◆ Text passage:
By Anne Glynn
These days we have a fascination with food and wine, reflected in events such as the annual Melbourne Food & Wine Festival. This series will look at the different styles of dining and their evolution over the centuries.
During the Middle Ages, dining was the great diversion of life, and your position at the meal determined your status and demonstrated the social hierarchy.
Feasts were as much about the display of wealth as they were about the appreciation of food. Silver was regarded as too expensive to be placed on the table and used, but rather was displayed on a court cupboard/buffet for all the guests to admire. The number of shelves that you were allowed on your cupboard determined your status. For example, ‘five shelves for a high-ranking duke, four for a lower duke, three for a nobleman, two for a knight and one for a mere gentleman’.
Dinner was held in the great hall and the guests sat at trestle tables along one side only. The food served depended on your position in society. ‘Fowl was never to be served to the humblest guests or to the servants’ ‘Lamb and fresh pork were also regarded as appropriate only for the higher classes, while beef and salt meat were good enough for the servants. Everyone however, had fresh vegetables’. The number of courses one received also showed your status. In 1517 a proclamation decreed that a Cardinal could have nine courses, six for a lord of Parliament and three for a citizen with a yearly income of £500.

◆ Listed records:
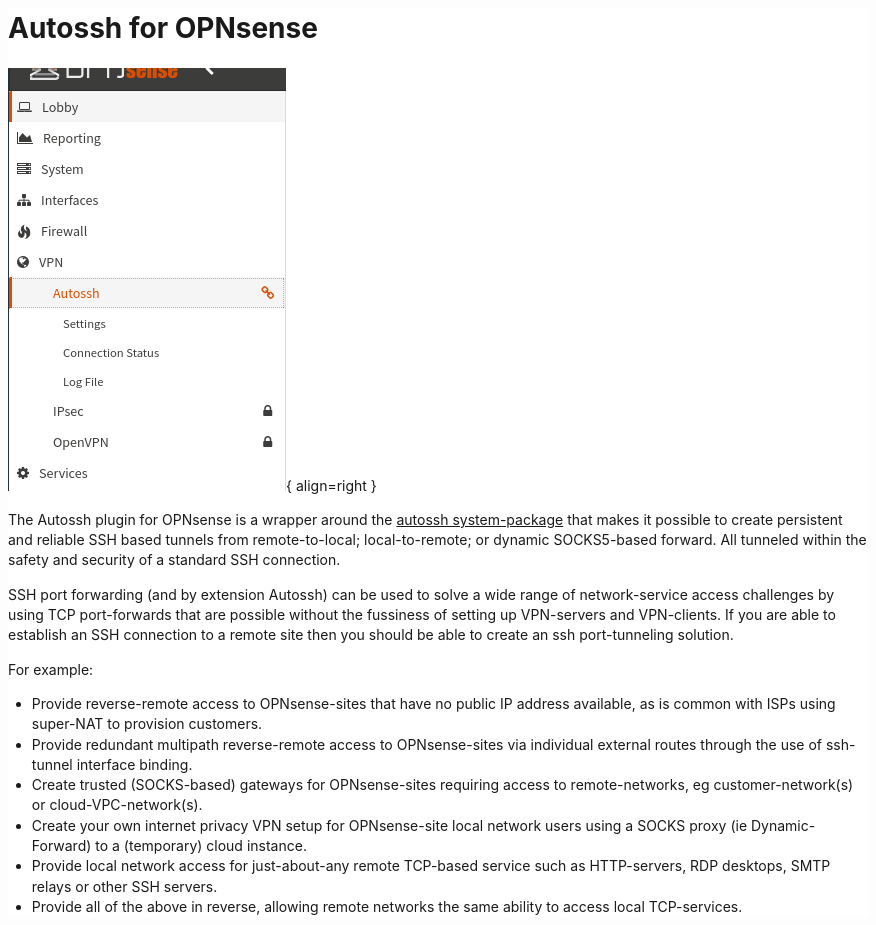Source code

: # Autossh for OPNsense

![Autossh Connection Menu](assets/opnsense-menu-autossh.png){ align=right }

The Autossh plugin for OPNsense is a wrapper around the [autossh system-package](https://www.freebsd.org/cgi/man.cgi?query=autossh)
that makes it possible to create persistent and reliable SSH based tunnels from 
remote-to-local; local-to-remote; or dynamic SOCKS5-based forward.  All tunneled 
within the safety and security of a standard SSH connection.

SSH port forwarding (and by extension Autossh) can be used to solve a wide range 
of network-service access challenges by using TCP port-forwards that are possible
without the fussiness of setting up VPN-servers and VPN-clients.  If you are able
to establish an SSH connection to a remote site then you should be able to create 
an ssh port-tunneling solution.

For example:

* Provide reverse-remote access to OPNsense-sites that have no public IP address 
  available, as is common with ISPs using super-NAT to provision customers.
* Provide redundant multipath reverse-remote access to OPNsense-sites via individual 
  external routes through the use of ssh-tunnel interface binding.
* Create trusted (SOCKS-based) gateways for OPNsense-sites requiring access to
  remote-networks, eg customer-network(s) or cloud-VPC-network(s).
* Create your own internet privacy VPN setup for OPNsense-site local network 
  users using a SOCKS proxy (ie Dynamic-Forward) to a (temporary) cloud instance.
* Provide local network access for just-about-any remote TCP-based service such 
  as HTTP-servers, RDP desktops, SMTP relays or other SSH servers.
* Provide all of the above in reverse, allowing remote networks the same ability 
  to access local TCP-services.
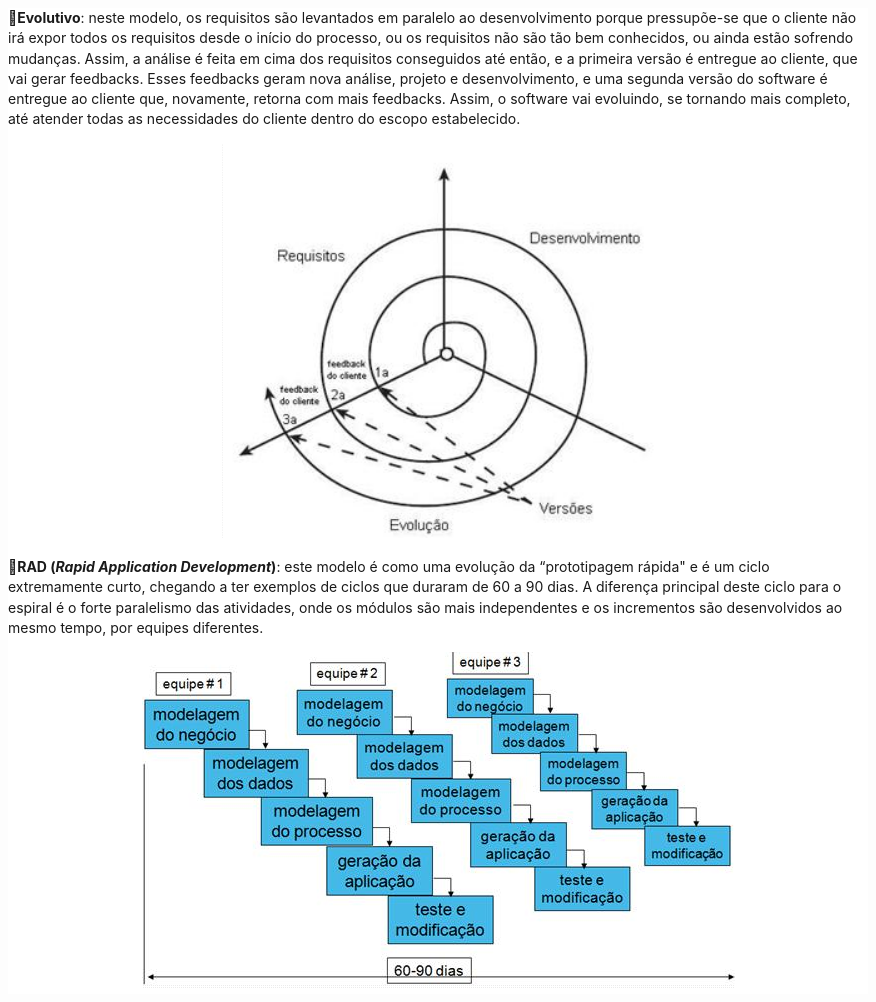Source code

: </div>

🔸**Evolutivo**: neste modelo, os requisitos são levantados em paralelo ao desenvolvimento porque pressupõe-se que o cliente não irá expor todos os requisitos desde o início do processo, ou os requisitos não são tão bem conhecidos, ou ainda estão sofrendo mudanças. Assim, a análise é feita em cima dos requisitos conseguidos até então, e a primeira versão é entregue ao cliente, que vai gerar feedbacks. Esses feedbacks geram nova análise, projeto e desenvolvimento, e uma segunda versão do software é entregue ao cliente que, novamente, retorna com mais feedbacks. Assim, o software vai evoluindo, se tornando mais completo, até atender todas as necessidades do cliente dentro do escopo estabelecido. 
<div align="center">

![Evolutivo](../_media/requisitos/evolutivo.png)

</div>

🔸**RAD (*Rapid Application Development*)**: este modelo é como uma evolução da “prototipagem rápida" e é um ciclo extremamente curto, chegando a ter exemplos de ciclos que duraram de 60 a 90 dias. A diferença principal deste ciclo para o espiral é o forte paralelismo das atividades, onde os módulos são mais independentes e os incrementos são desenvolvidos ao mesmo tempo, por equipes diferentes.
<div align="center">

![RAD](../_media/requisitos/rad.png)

◆ What you need to do:
1. Decide whether each statement agrees with the text on medieval dining. For each, answer yes or no and quote the words of the text that decide it: (a) Silver was set on the table for guests to use during feasts. (b) At dinner in the great hall, guests sat along only one side of the trestle tables. (c) The 1517 proclamation allowed a lord of Parliament nine courses.
2. Reproduce word for word the part of the text on medieval dining starting at "During the Middle" and ending at "the social hierarchy.".

◆ Written answers:
1.
(a) No: "Silver was regarded as too expensive to be placed on the table and used, but rather was displayed on a court cupboard/buffet for all the guests to admire."
(b) Yes: "the guests sat at trestle tables along one side only"
(c) No: "a Cardinal could have nine courses, six for a lord of Parliament"

2.
During the Middle Ages, dining was the great diversion of life, and your position at the meal determined your status and demonstrated the social hierarchy.